==== INPUT

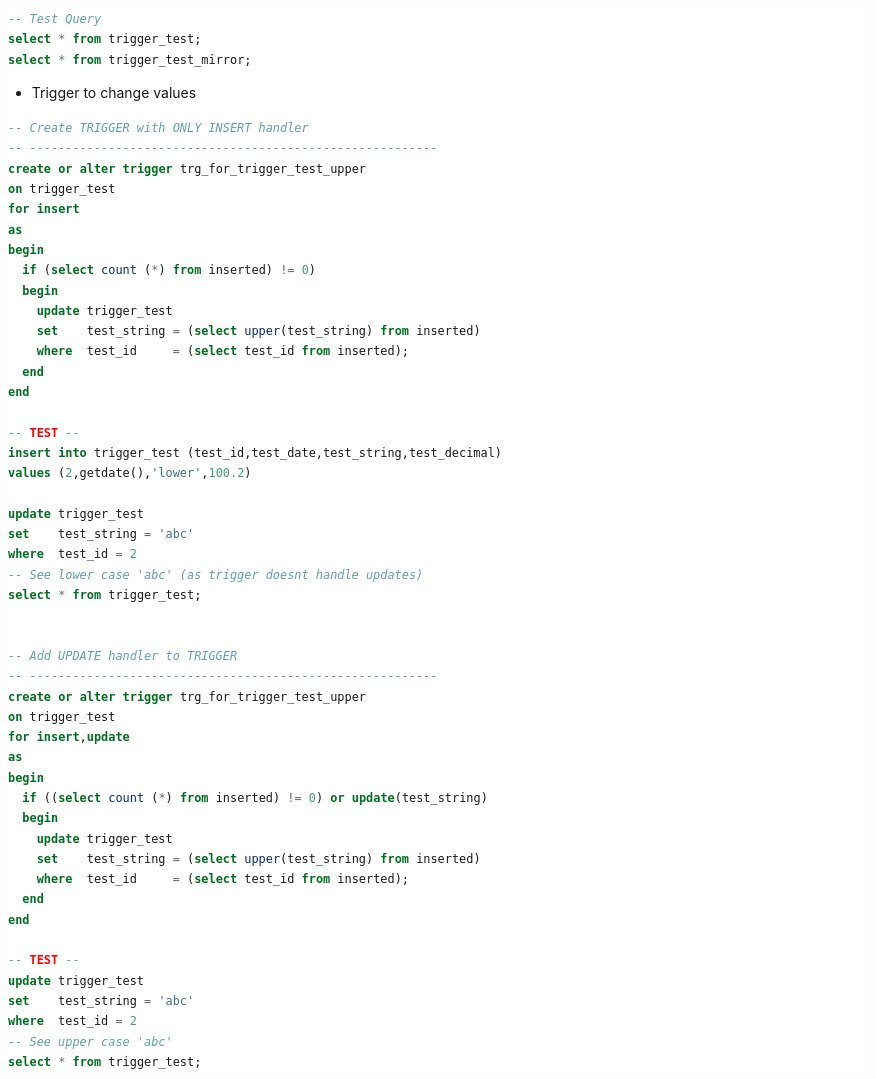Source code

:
 ```sql
-- Test Query
select * from trigger_test;
select * from trigger_test_mirror;
```
* Trigger to change values
```sql
-- Create TRIGGER with ONLY INSERT handler 
-- ---------------------------------------------------------
create or alter trigger trg_for_trigger_test_upper
on trigger_test
for insert
as
begin
  if (select count (*) from inserted) != 0)
  begin
    update trigger_test
    set    test_string = (select upper(test_string) from inserted)
    where  test_id     = (select test_id from inserted);
  end
end

-- TEST --
insert into trigger_test (test_id,test_date,test_string,test_decimal)
values (2,getdate(),'lower',100.2)

update trigger_test
set    test_string = 'abc'
where  test_id = 2
-- See lower case 'abc' (as trigger doesnt handle updates)
select * from trigger_test;


-- Add UPDATE handler to TRIGGER
-- ---------------------------------------------------------
create or alter trigger trg_for_trigger_test_upper
on trigger_test
for insert,update
as
begin
  if ((select count (*) from inserted) != 0) or update(test_string)
  begin
    update trigger_test
    set    test_string = (select upper(test_string) from inserted)
    where  test_id     = (select test_id from inserted);
  end
end

-- TEST --
update trigger_test
set    test_string = 'abc'
where  test_id = 2
-- See upper case 'abc'
select * from trigger_test;

```
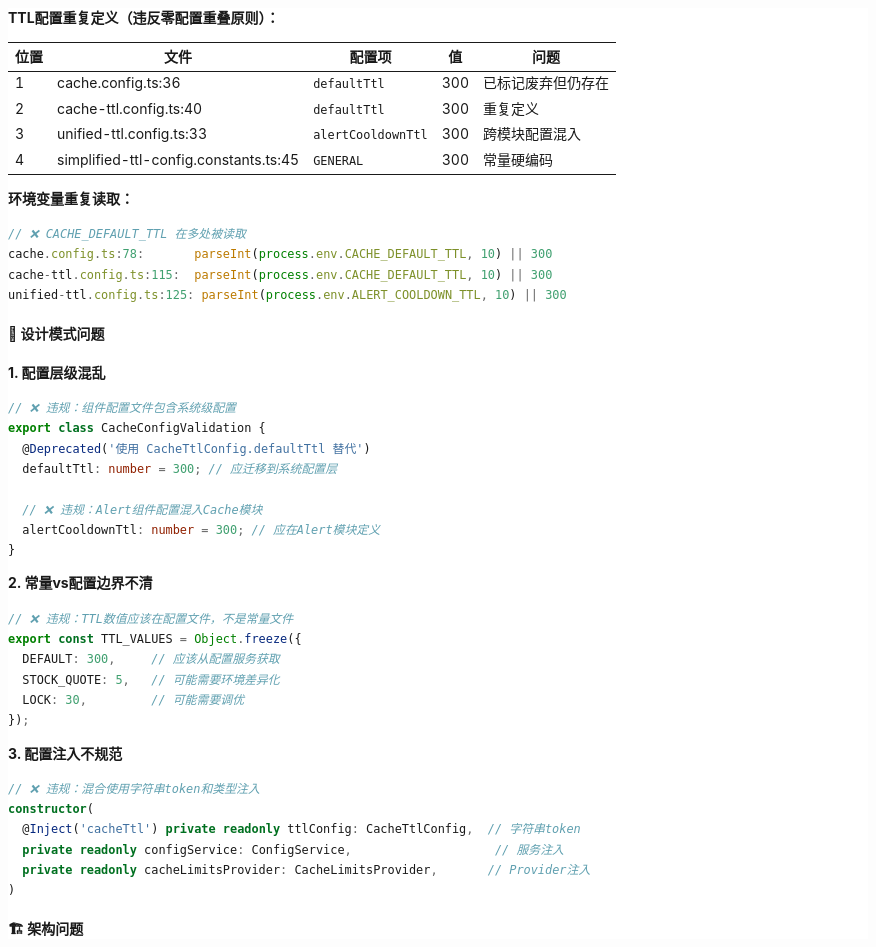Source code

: **TTL配置重复定义（违反零配置重叠原则）：**

| 位置 | 文件 | 配置项 | 值 | 问题 |
|------|------|--------|-----|------|
| 1 | cache.config.ts:36 | `defaultTtl` | 300 | 已标记废弃但仍存在 |
| 2 | cache-ttl.config.ts:40 | `defaultTtl` | 300 | 重复定义 |
| 3 | unified-ttl.config.ts:33 | `alertCooldownTtl` | 300 | 跨模块配置混入 |
| 4 | simplified-ttl-config.constants.ts:45 | `GENERAL` | 300 | 常量硬编码 |

**环境变量重复读取：**
```typescript
// ❌ CACHE_DEFAULT_TTL 在多处被读取
cache.config.ts:78:       parseInt(process.env.CACHE_DEFAULT_TTL, 10) || 300
cache-ttl.config.ts:115:  parseInt(process.env.CACHE_DEFAULT_TTL, 10) || 300
unified-ttl.config.ts:125: parseInt(process.env.ALERT_COOLDOWN_TTL, 10) || 300
```

#### 🔧 设计模式问题

**1. 配置层级混乱**
```typescript
// ❌ 违规：组件配置文件包含系统级配置
export class CacheConfigValidation {
  @Deprecated('使用 CacheTtlConfig.defaultTtl 替代')
  defaultTtl: number = 300; // 应迁移到系统配置层
  
  // ❌ 违规：Alert组件配置混入Cache模块
  alertCooldownTtl: number = 300; // 应在Alert模块定义
}
```

**2. 常量vs配置边界不清**
```typescript
// ❌ 违规：TTL数值应该在配置文件，不是常量文件
export const TTL_VALUES = Object.freeze({
  DEFAULT: 300,     // 应该从配置服务获取
  STOCK_QUOTE: 5,   // 可能需要环境差异化
  LOCK: 30,         // 可能需要调优
});
```

**3. 配置注入不规范**
```typescript
// ❌ 违规：混合使用字符串token和类型注入
constructor(
  @Inject('cacheTtl') private readonly ttlConfig: CacheTtlConfig,  // 字符串token
  private readonly configService: ConfigService,                    // 服务注入
  private readonly cacheLimitsProvider: CacheLimitsProvider,       // Provider注入
)
```

#### 🏗️ 架构问题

========

• PROBLEM TO WORK ON: Only the pictures are to be omitted; restate everything else above exactly.

• OUTPUT:
Source code

:
 ```sql
-- Test Query
select * from trigger_test;
select * from trigger_test_mirror;
```
* Trigger to change values
```sql
-- Create TRIGGER with ONLY INSERT handler 
-- ---------------------------------------------------------
create or alter trigger trg_for_trigger_test_upper
on trigger_test
for insert
as
begin
  if (select count (*) from inserted) != 0)
  begin
    update trigger_test
    set    test_string = (select upper(test_string) from inserted)
    where  test_id     = (select test_id from inserted);
  end
end

-- TEST --
insert into trigger_test (test_id,test_date,test_string,test_decimal)
values (2,getdate(),'lower',100.2)

update trigger_test
set    test_string = 'abc'
where  test_id = 2
-- See lower case 'abc' (as trigger doesnt handle updates)
select * from trigger_test;


-- Add UPDATE handler to TRIGGER
-- ---------------------------------------------------------
create or alter trigger trg_for_trigger_test_upper
on trigger_test
for insert,update
as
begin
  if ((select count (*) from inserted) != 0) or update(test_string)
  begin
    update trigger_test
    set    test_string = (select upper(test_string) from inserted)
    where  test_id     = (select test_id from inserted);
  end
end

-- TEST --
update trigger_test
set    test_string = 'abc'
where  test_id = 2
-- See upper case 'abc'
select * from trigger_test;

```
Source code

: **TTL配置重复定义（违反零配置重叠原则）：**

| 位置 | 文件 | 配置项 | 值 | 问题 |
|------|------|--------|-----|------|
| 1 | cache.config.ts:36 | `defaultTtl` | 300 | 已标记废弃但仍存在 |
| 2 | cache-ttl.config.ts:40 | `defaultTtl` | 300 | 重复定义 |
| 3 | unified-ttl.config.ts:33 | `alertCooldownTtl` | 300 | 跨模块配置混入 |
| 4 | simplified-ttl-config.constants.ts:45 | `GENERAL` | 300 | 常量硬编码 |

**环境变量重复读取：**
```typescript
// ❌ CACHE_DEFAULT_TTL 在多处被读取
cache.config.ts:78:       parseInt(process.env.CACHE_DEFAULT_TTL, 10) || 300
cache-ttl.config.ts:115:  parseInt(process.env.CACHE_DEFAULT_TTL, 10) || 300
unified-ttl.config.ts:125: parseInt(process.env.ALERT_COOLDOWN_TTL, 10) || 300
```

#### 🔧 设计模式问题

**1. 配置层级混乱**
```typescript
// ❌ 违规：组件配置文件包含系统级配置
export class CacheConfigValidation {
  @Deprecated('使用 CacheTtlConfig.defaultTtl 替代')
  defaultTtl: number = 300; // 应迁移到系统配置层
  
  // ❌ 违规：Alert组件配置混入Cache模块
  alertCooldownTtl: number = 300; // 应在Alert模块定义
}
```

**2. 常量vs配置边界不清**
```typescript
// ❌ 违规：TTL数值应该在配置文件，不是常量文件
export const TTL_VALUES = Object.freeze({
  DEFAULT: 300,     // 应该从配置服务获取
  STOCK_QUOTE: 5,   // 可能需要环境差异化
  LOCK: 30,         // 可能需要调优
});
```

**3. 配置注入不规范**
```typescript
// ❌ 违规：混合使用字符串token和类型注入
constructor(
  @Inject('cacheTtl') private readonly ttlConfig: CacheTtlConfig,  // 字符串token
  private readonly configService: ConfigService,                    // 服务注入
  private readonly cacheLimitsProvider: CacheLimitsProvider,       // Provider注入
)
```

#### 🏗️ 架构问题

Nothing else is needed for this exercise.